12. Ceza Dairesi 2013/26669 E. , 2014/3210 K.
"İçtihat Metni"Mahkemesi :Ağır Ceza Mahkemesi
Dava : Koruma Tedbirleri Nedeniyle Tazminat
Hüküm : Manevi tazminat talebinin reddine, 76,7 TL maddi tazminatın davalıdan alınarak davacıya verilmesine
Davacının maddi tazminat talebinin kabulüne, manevi tazminat talebinin reddine ilişkin hüküm, davalı vekili ve davacı vekili tarafından temyiz edilmekle dosya incelenerek gereği düşünüldü;
Mahkeme hükmünün davacı vekiline 06.11.2012 tarihinde tebliğ edildiği, davacı vekilinin temyiz dilekçesinin mahkeme hakimi tarafından 14.11.2012 tarihinde havalesinin yapıldığı görülmekte ise de, UYAP sisteminde yapılan incelemede, 13.11.2012 oluşturma tarihli temyiz dilekçesini aynı tarihte mahkemeye gönderdiği, bu nedenle davacı vekilinin temyizinin süresinde yapıldığı anlaşıldığından, tebliğnamede temyizin reddine dair 1. numaralı görüşe ve her ne kadar hükümden önce, 21.07.2004 tarihli Resmi Gazetede yayımlanarak yürürlüğe giren 5219 sayılı Kanunun 2. maddesi ile değişik 1086 sayılı Hukuk Usulü Muhakemeleri Kanunu"nun 427. maddesindeki temyiz sınırı ve hükmolunan tazminat miktarına göre, hüküm davalı hazine yönünden kesin nitelikte ise de, dairemizce benimsenen Yargıtay Ceza Genel Kurulu’nun 26.02.2013 gün ve 2012/9-1384 esas, 2013/68 sayılı kararında da belirtildiği üzere, dava dilekçesinde talep edilen tazminat miktarının reddedilen bölümünün temyiz sınırının üzerinde olması ve davacı vekili tarafından bu bölüm temyiz edilmiş olup, buna bağlı olarak, davalı Hazine vekilinin hükmü temyiz etme hakkı bulunduğu ve bu kapsamda hükmün davalı Hazine vekili yönünden de temyizi kabil olduğunun anlaşılması karşısında, hükmün kesin ve temyiz edilemez nitelikte olduğu belirtilerek, davalı Hazine vekilinin temyiz talebinin reddini öneren tebliğnamenin 2. numaralı görüşüne iştirak edilmemiştir.
Tazminat davasının dayanağını oluşturan .... Sulh Ceza Mahkemesinin 01.07.2008 tarih, 2008/105 Değişik iş sayılı ceza dava dosyasının incelenmesinden; sanığın (davacının) Kara avcılığı Kanununa muhalefet etmek suçundan hakkında düzenlenen idari para cezasının iptaline hükmedildiği, kararın temyiz edilmeksizin 16.09.2008 tarihinde kesinleştiği, el koymaya konu tüfeğin ....Kaymakamlığınca 07.11.2008 tarihinde iadesine karar verildiği, iş bu davanın haksız işlem tarihi itibariyle yürürlükte bulunan CMK’nın 142/1. maddesinde öngörülen 1 yıllık süre içinde yetkili ve görevli mahkemeye açıldığı, dava için kanunda öngörülen yasal şartların oluştuğu anlaşılmış,
Manevi tazminat davaları kişilik hakkını koruyan, haksız tecavüzün doğurmuş olduğu olumsuz sonuçlarını, yani zararın giderilmesini, telafi edilmesini amaçlar.

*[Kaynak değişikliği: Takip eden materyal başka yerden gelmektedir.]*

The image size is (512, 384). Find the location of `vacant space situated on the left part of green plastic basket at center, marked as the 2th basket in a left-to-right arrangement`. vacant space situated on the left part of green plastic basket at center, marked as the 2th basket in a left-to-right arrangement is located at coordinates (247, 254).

Manevi tazminat davası için, kişilik haklarının ihlal edilmesi özellikle sosyal ve duygusal kişilik değerlerinin ihlali ve hukuka aykırı bir fiilin bulunması gerekir. Yakalanan veya tutuklanan kimsenin gerek aile gerek iş çevresinde itibarının sarsılması, aile, çocuk ve yakınları için tutukevinde hasret çekilmesi, kişinin tutuklanması nedeniyle ruhi sıkıntılar çekmesi, cezaevi şartları, buralarda duyduğu acı ve ızdıraplar kişinin manevi zararının giderilmesini gerekli kılar. Tutuklanan kimseye verilecek manevi tazminatın tespitinde; tutukluluk süresi, kişinin sosyal ve ekonomik durumu, üzerine yüklenen ve ceza kovuşturmasına konu olan suçun nitelik ve kapsamı göz önünde bulundurulmalıdır.
Bu açıklamalar ışığında, yalnızca haksız yere yakalanan ya da tutuklanan kişinin çektiği acının karşılığı olarak manevi zarar ödenmesi gerektiği, haksız el koyma nedeniyle manevi tazminat şartlarının oluşmayacağı gözetilerek davacı lehine el koyma nedeniyle manevi tazminata hükmedilmemesinde isabetsizlik görülmemiştir.
Bozmaya uyularak, yapılan yargılamaya, toplanan ve karar yerinde açıklanan delillere, mahkemenin kovuşturma sonucunda oluşan inanç ve takdirine, gösterilen gerekçeye ve uygulamaya göre davalı vekilinin eksik inceleme ile hüküm kurulduğuna ve davacı tarafa maktu vekalet ücreti ödenmemesi gerektiğine, davacı vekilinin ise el koyma nedeniyle manevi tazminat şartlarının oluştuğuna ilişkin temyiz itirazlarının reddiyle hükmün, isteme aykırı olarak, ONANMASINA, 11.02.2014 tarihinde oy birliğiyle karar verildi.